The awareness of bullying has increased as a result of its growing coverage on the internet and in social media. Nearly half of the affected individuals, however, fail to recognize that repeated harassment at work is bullying. According to the Workplace Bullying Institute, approximately 61% of employees across the U.S. surveyed in 2017 categorized a manager or supervisor at their job as a bully.
As reported by Business Insurance, 20% of employees surveyed revealed they have personally experienced bullying or abusive conduct while at work. When 71% of those workers reported the misconduct, however, their employer’s response harmed them more than the actual bullying. Researchers also found that an abusive supervisor had a negative impact on employees’ behavior relating to safety issues.

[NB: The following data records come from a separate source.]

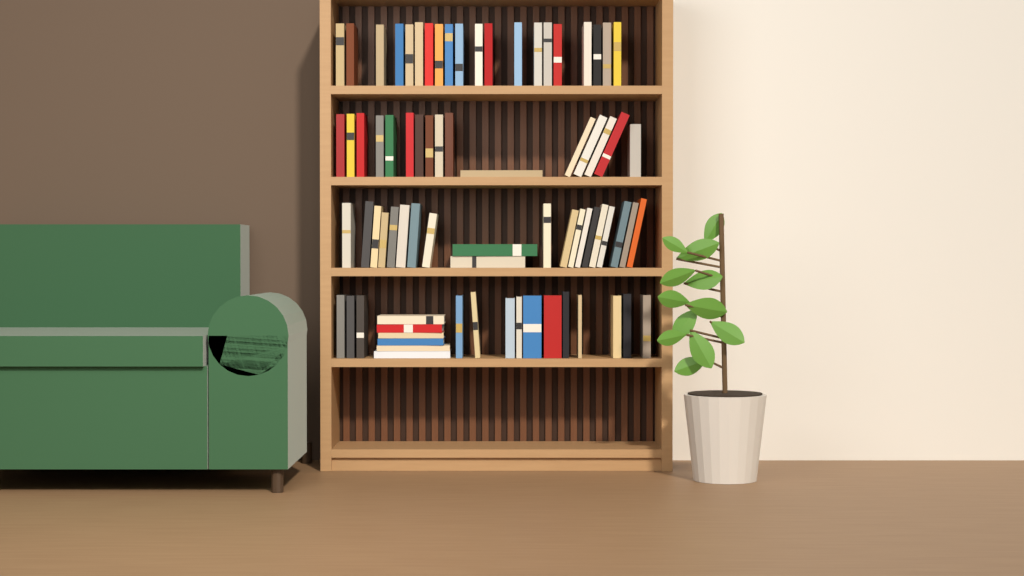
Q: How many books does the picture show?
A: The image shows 76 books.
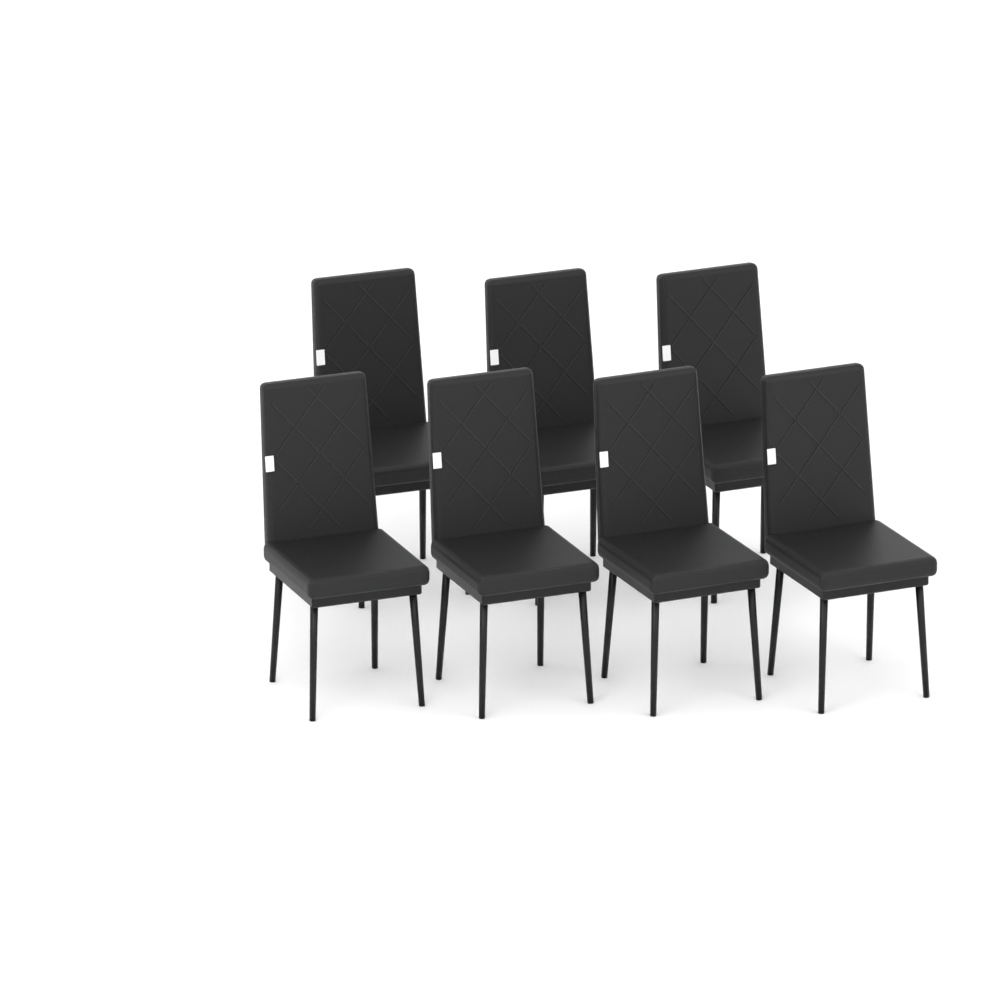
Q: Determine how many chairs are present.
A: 7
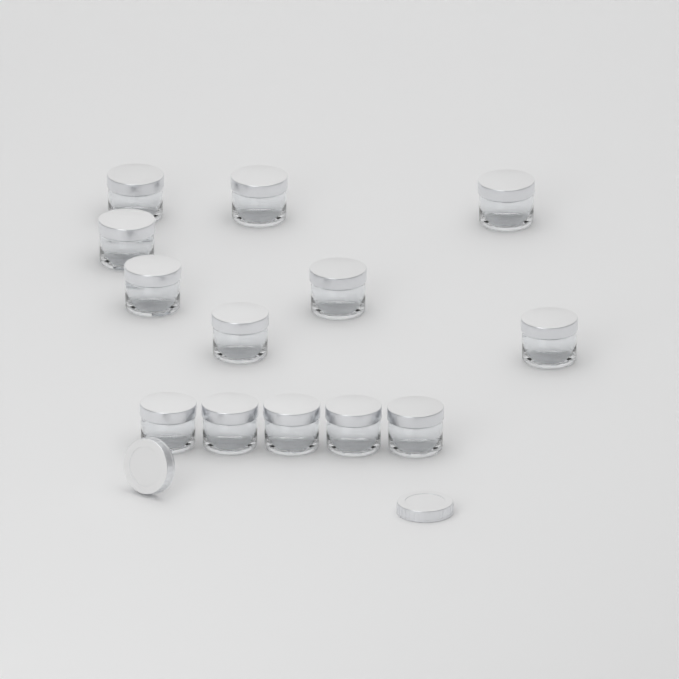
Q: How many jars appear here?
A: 13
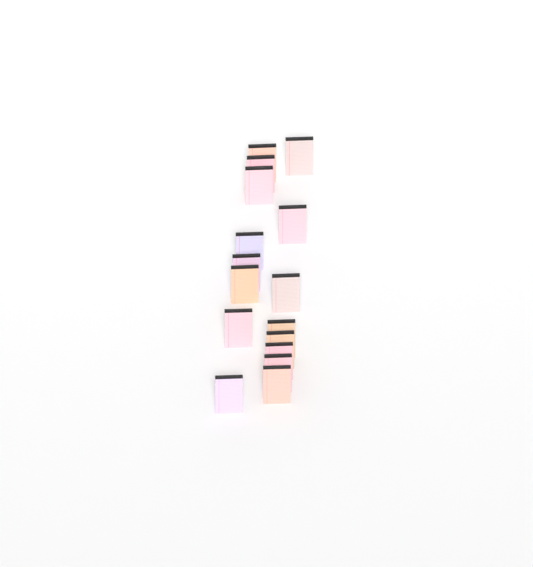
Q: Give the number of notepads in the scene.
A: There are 16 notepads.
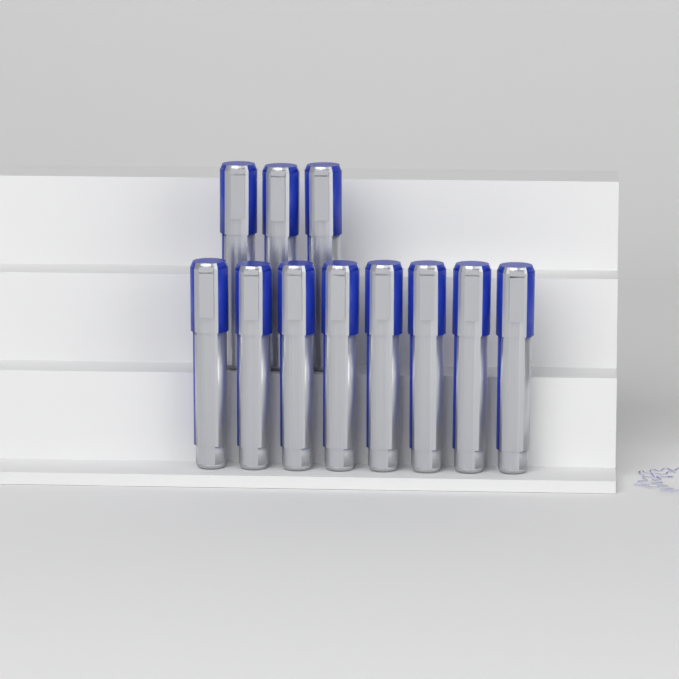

Recognizing abuse or misconduct causes harm
Without properly documenting the harassment and disciplining or terminating a bully, the abuse most likely continues. A serial bully may repeatedly make threats, voice painful off-color remarks or belittle another employee with an intention of causing harm. When management makes no attempt to stop or correct the antagonistic behavior, it tends to continue unabated or it increases.
Working in a hostile environment eventually takes its toll on employees in the form of stress. A study conducted by the American Psychological Association found that stress contributed to 80% of workplace accidents and accounts for financial losses estimated at $500 billion. Performing workplace tasks while under constant duress typically results in a reduction of care, attentiveness and caution, which in turn causes accidents and often serious injuries.
Seeking relief for psychological and emotional injuries
An employee exposed to continued workplace bullying may begin to suffer from symptoms of extreme stress. This carries the potential to develop into lingering psychological or emotional harm. Some of the symptoms may include anxiety attacks, depression, hypertension and post-traumatic stress disorder. When these debilitating conditions occur as a result of workplace bullying, the need to take time off to recover may justify a workers’ compensation claim.